La prévention permet de réfléchir sur les seuils d’acceptabilité des risques de façon plus ouverte. L’enjeu en matière de prévention porte sur l’appropriation par les profanes des risques tels qu’ils sont définis par les experts et la loi. Il concerne donc la façon dont ces profanes inscrivent les risques dans leur mode de vie et dont ils les interprètent pour être en capacité de se déterminer à l’égard des marges d’incertitude auxquelles ils sont confrontés. On peut alors dire qu’un risque devient acceptable s’il est incorporé au contexte dans lequel l’individu agit et si ce dernier a le sentiment de pouvoir le maîtriser en fonction des ressources sociales et communautaires dont il dispose.
Comme les contextes sont différenciés, un risque ne sera jamais totalement acceptable ; il peut conduire à des craintes démesurées.
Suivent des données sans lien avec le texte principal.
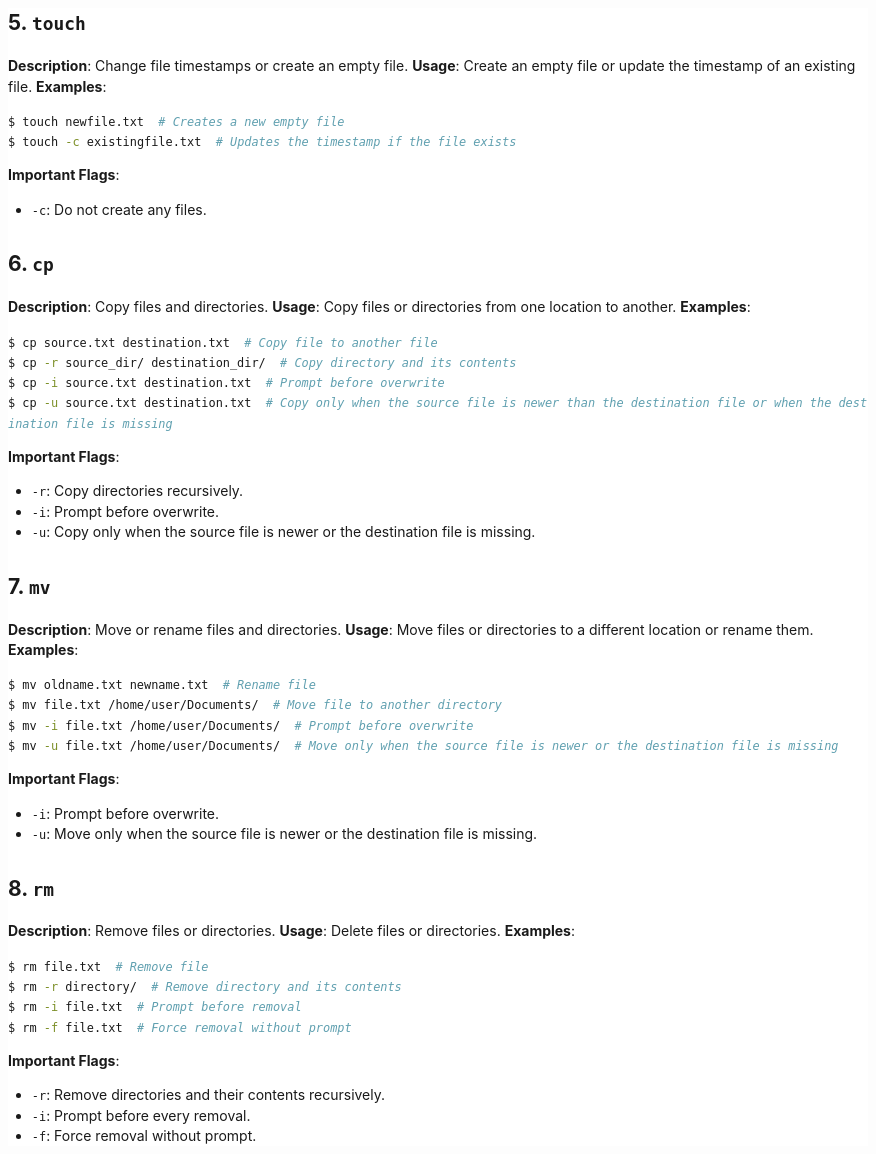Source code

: ## 5. `touch`
**Description**: Change file timestamps or create an empty file.
**Usage**: Create an empty file or update the timestamp of an existing file.
**Examples**:
```sh
$ touch newfile.txt  # Creates a new empty file
$ touch -c existingfile.txt  # Updates the timestamp if the file exists
```
**Important Flags**:
- `-c`: Do not create any files.

## 6. `cp`
**Description**: Copy files and directories.
**Usage**: Copy files or directories from one location to another.
**Examples**:
```sh
$ cp source.txt destination.txt  # Copy file to another file
$ cp -r source_dir/ destination_dir/  # Copy directory and its contents
$ cp -i source.txt destination.txt  # Prompt before overwrite
$ cp -u source.txt destination.txt  # Copy only when the source file is newer than the destination file or when the destination file is missing
```
**Important Flags**:
- `-r`: Copy directories recursively.
- `-i`: Prompt before overwrite.
- `-u`: Copy only when the source file is newer or the destination file is missing.

## 7. `mv`
**Description**: Move or rename files and directories.
**Usage**: Move files or directories to a different location or rename them.
**Examples**:
```sh
$ mv oldname.txt newname.txt  # Rename file
$ mv file.txt /home/user/Documents/  # Move file to another directory
$ mv -i file.txt /home/user/Documents/  # Prompt before overwrite
$ mv -u file.txt /home/user/Documents/  # Move only when the source file is newer or the destination file is missing
```
**Important Flags**:
- `-i`: Prompt before overwrite.
- `-u`: Move only when the source file is newer or the destination file is missing.

## 8. `rm`
**Description**: Remove files or directories.
**Usage**: Delete files or directories.
**Examples**:
```sh
$ rm file.txt  # Remove file
$ rm -r directory/  # Remove directory and its contents
$ rm -i file.txt  # Prompt before removal
$ rm -f file.txt  # Force removal without prompt
```
**Important Flags**:
- `-r`: Remove directories and their contents recursively.
- `-i`: Prompt before every removal.
- `-f`: Force removal without prompt.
C’est avec l’existence de variations dans l’appropriation des risques que la question du seuil est abordée.
Conclusion
La question du seuil façonnable des risques ne peut pas être abordée exclusivement de façon experte à partir des risques, mais elle doit prendre en compte l’environnement dans lequel on évolue. En ce sens, il est un enjeu social et culturel. Il devient donc important d’intégrer une communauté BDSM ou de cordes.
Ferdinand Tönnies (Communauté et société, 2010) : « Alors que la communauté est caractérisée par la proximité affective et spatiale des individus et se définit donc comme « une communauté de sang, de lieu et d’esprit » où le tout prime sur l’individu, la société, en revanche, est le lieu d’un individualisme débridé et destructeur, d’une concurrence généralisée entre les hommes désormais isolés et séparés les uns des autres, le règne de l’intérêt personnel désormais au fondement de tous les rapports sociaux.
Alors que l’homme de la communauté ne choisit pas ses appartenances mais se trouve immergé au sein d’un tout organique qui détermine sa manière de se rapporter aux autres, l’homme de la société choisit arbitrairement ses relations en fonction de l’intérêt, essentiellement pécuniaire, qu’elles représentent pour lui.
Alors que dans la communauté, les rapports humains sont fondés sur des rapports authentiques et essentiels, sur des liens affectifs, biologiques et traditionnels qui conditionnent l’ensemble de l’existence, dans la société, « chacun est un marchand » obéissant à son pur et simple égoïsme. » Voilà pourquoi j’ai préféré parler d’intégrer une communauté et non d’intégrer une société.
Toute communauté se caractérise par la prise en compte et la maîtrise de certaines incertitudes. Les manières d’être et de faire qui la caractérisent permettent à ses membres d’organiser leurs relations sur des bases prévisibles. C’est la réalité collective qui rend certains risques acceptables.
L’acceptabilité des risques doit s’inscrire dans la loi aussi.
Peut-on dire que l’appropriation culturelle des règles dans la communauté BDSM ou des cordes garantissent les risques ? Forcément que non, l’appropriation culturelle des règles ne définit qu’un seuil d’acceptabilité des risques par anticipation.